Aunque nunca pretendí que fuera una novela juvenil, ha sido recibida con entusiasmo por muchos jóvenes y otros tantos profesores que han encontrado la manera de usar el libro en sus clases.
Nunca me ha sorprendido que sus continuaciones (La voz de los muertos, Ender el Xenocida, e Hijos de la mente) no atrajeran tanto a los jóvenes lectores. El motivo obvio es que El juego de Ender se centra en torno a un niño, mientras que las secuelas lo hacen en torno a adultos: quizás más importante, El juego de Ender es, al menos en apariencia, una novela heroica y aventurera, mientras que las continuaciones plantean un tipo de historia completamente distinta, de ritmo más lento y contemplativo, centrada en las ideas, además de abordar temas de importancia menos inmediata para los intereses juveniles.
Sin embargo, recientemente me he dado cuenta de que los tres mil años que median entre El juego de Ender y sus continuaciones dejan espacio de sobra para otras secuelas que guarden una relación más estrecha con el original. De hecho, en cierto sentido El juego de Ender carece de secuelas, pues los otros tres libros forman una historia continua en sí mismos.
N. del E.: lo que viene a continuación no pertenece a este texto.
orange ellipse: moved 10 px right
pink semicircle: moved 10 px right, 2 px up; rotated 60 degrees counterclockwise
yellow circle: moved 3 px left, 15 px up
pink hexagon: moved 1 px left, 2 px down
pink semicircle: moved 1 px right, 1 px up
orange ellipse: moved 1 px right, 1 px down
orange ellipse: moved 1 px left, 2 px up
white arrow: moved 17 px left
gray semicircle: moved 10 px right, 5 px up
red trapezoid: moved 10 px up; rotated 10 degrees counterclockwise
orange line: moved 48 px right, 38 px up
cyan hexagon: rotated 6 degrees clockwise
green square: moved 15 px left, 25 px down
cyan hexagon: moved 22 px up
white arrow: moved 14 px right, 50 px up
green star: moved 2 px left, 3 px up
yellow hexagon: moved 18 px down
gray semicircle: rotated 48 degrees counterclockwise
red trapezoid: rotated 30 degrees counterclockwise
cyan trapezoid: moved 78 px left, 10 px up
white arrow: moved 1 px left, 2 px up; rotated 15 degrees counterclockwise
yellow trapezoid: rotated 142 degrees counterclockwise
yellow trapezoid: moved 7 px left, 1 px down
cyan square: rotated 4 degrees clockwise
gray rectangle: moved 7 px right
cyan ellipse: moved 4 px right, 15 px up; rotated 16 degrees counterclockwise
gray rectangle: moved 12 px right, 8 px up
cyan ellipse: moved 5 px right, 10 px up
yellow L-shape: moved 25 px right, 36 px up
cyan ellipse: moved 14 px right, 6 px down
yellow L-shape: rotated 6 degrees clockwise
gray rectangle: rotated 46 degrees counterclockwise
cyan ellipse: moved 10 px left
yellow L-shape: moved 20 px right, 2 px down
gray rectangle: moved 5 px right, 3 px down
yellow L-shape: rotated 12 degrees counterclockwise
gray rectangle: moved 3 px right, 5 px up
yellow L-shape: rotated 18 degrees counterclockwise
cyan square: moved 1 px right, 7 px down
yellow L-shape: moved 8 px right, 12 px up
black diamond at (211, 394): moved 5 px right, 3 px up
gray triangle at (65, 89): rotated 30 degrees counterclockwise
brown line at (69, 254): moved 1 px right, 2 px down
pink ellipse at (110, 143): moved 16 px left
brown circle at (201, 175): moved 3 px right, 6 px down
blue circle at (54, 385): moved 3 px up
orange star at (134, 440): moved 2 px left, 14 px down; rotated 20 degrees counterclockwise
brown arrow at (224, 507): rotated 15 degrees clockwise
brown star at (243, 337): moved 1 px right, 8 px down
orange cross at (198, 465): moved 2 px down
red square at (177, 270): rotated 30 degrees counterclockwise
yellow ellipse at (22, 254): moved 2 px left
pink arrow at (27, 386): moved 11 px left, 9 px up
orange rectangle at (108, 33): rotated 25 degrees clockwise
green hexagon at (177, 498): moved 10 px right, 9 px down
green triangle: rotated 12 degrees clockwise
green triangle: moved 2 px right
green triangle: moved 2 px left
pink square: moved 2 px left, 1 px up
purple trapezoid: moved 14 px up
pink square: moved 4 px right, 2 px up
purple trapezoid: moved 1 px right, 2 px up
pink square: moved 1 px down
Durante algún tiempo consideré la idea de abrir el universo de El juego de Ender a otros escritores, y llegué a invitar a un autor cuya obra admiro, Neal Shusterman, para que colaborara conmigo en la creación de novelas sobre los compañeros de Ender Wiggin en la Escuela de Batalla.
Al comentar el tema, llegamos a la conclusión de que el personaje más evidente para empezar era Bean, el niño-soldado a quien Ender trataba como a él lo habían tratado sus maestros adultos.
Y en ese momento sucedió algo. Cuanto más hablábamos, más envidia me producía el hecho de que Neal fuera a escribir ese libro, y no yo, hasta que por fin comprendí que, lejos de acabar escribiendo sobre «chicos en el espacio», como cínicamente describía el proyecto, cada vez tenía más que decir, pues había aprendido unas cuantas cosas en los
años que habían transcurrido desde la primera aparición de El juego de Ender en 1985. Y así, aunque aún espero que Neal y yo trabajemos juntos en algún proyecto, retiré rápidamente la propuesta.
Pronto descubrí que contar la misma historia de forma distinta es más difícil de lo que parece, sobre todo porque, a pesar de variar el punto de vista, el autor era el mismo, con las mismas creencias de base sobre el mundo. Me ayudó el hecho de que a lo largo de mi carrera había aprendido algunas estrategias, y podía incluir en el proyecto distintas preocupaciones y una mayor capacidad de comprensión. Ambos libros provienen de la misma mente, pero no igual: se basan en los mismos recuerdos de la infancia, pero desde una perspectiva distinta. Para el lector, el paralaje se crea por Ender y Bean, separados a medida que viven los mismos acontecimientos. Para el escritor, el paralaje fue creado por una docena de años en los que mis hijos crecieron, y nacieron los más pequeños, y el mundo cambió a mi alrededor, y yo aprendí unas cuantas cosas sobre la naturaleza humana y sobre el arte que antes ignoraba.
Ahora tienen ustedes este libro en las manos. Ustedes juzgarán si el experimento literario ha tenido éxito o no. Para mí mereció la pena zambullirme de nuevo en el mismo pozo, pues el agua había cambiado enormemente, y si no se había convertido exactamente en vino, al menos tiene un sabor diferente por el recipiente distinto en el que fue transportado, y espero que lo disfruten tanto, o incluso más.